The mere thought of Google’s continued expansion into the mobile navigation market is enough to make any mobile navigation provider nervous. Yet mobile GPS maker TeleNav argues that Google’s encroachment is aiding, not harming, its business.
TeleNav’s position is all the more striking given that Google just announced it would expand its free navigation software to 10 European countries and Canada. Previously, the Internet giant’s Google Maps Navigation service was only available in the U.S. and U.K.
Sal Dhanani, TeleNav’s vice president of products and marketing, contends that Google’s moves are raising awareness about mobile navigation in general, ultimately helping TeleNav sell more subscriptions to its own services.
The Sunnyvale, Calif.-based company provides navigation software to AT&T, Sprint Nextel and T-Mobile USA, as well as about a dozen other operators in Canada, South America, the U.K. and China. Prices range from $7 to $10 a month, depending on the carrier.

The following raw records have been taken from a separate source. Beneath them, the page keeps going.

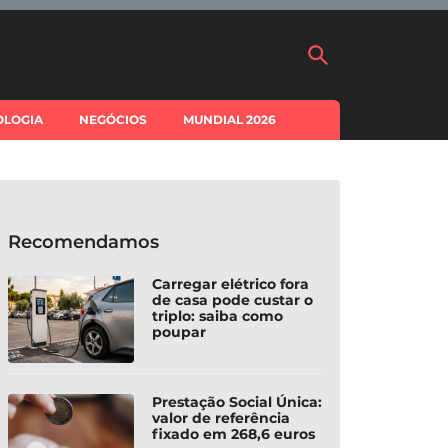
OLOGIA
NEGÓCIOS
MUNDIAL 2026
Recomendamos
Carregar elétrico fora
de casa pode custar o
triplo: saiba como
poupar
Prestação Social Única:
valor de referência
fixado em 268,6 euros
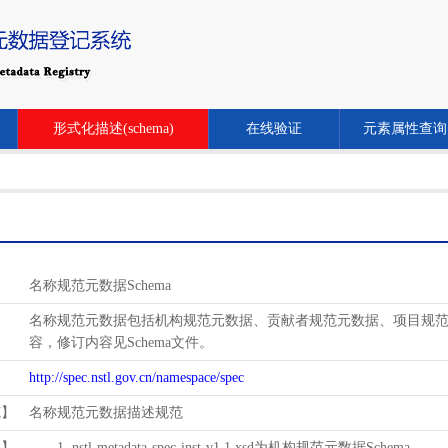
形式化描述(schema)
在线验证
元素属性查询
名称规范元数据Schema
名称规范元数据包括机构规范元数据、贡献者规范元数据、项目规范元数
容，修订内容见Schema文件。
http://spec.nstl.gov.cn/namespace/spec
范】
名称规范元数据描述规范
用】
1. nstl-metadata-spec-inst-v1.1.xsd为机构规范元数据Schema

“Mobile location-based services keep growing,” says Dhanani, noting that TeleNav added 2 million new users in the first quarter of the year for a total of 14.5 million subscribers worldwide. As evidence that TeleNav still has plenty of room to grow, he cites research that 50% to 60% of Americans are interested in paid mobile navigation, but only 7% currently use such a service.
Dhanani also believes Google, Nokia and Microsoft’s software is flawed. Google, for instance, uses hard-to-decipher text-to-speech technology for its directions instead of human voices. Nokia’s map data is high-quality, but its software design is clunky and the company doesn’t sell many phones in the U.S., says Dhanani. Bing Maps is limited to Microsoft devices. “These services will improve, but it’s a question of how quickly,” says Dhanani. “We’ve put billions into this already.”
TeleNav has started hedging its bets, preparing for a possible future beyond subscriptions and even beyond cellphones. The company began experimenting with mobile ads and commerce about six months ago. The ads appear as “sponsored listings” within TeleNav’s applications. Search for “birthday cake,” for instance, and a listing for the nearest Costco might pop up, along with an address and directions. Users can also purchase movie tickets through their TeleNav apps, thanks to a partnership with Fandango. TeleNav gets a cut of each sale.
The next step, says Dhanani, is premium services. He’s coy about the details, but says TeleNav plans to offer location-based data besides navigation as separate, add-on services. The idea is to produce something targeted so precisely to, say, business travelers that they will spring for the additional expense.
Beyond phones, TeleNav provides navigation to Ford’s Sync in-car communications system and sells GPS-enabled mobile workforce management software to corporations. “We have multiple businesses, all of which are forecasted to grow reasonably well,” says Dhanani. With Google as a growing rival, that may prove to be a smart strategy.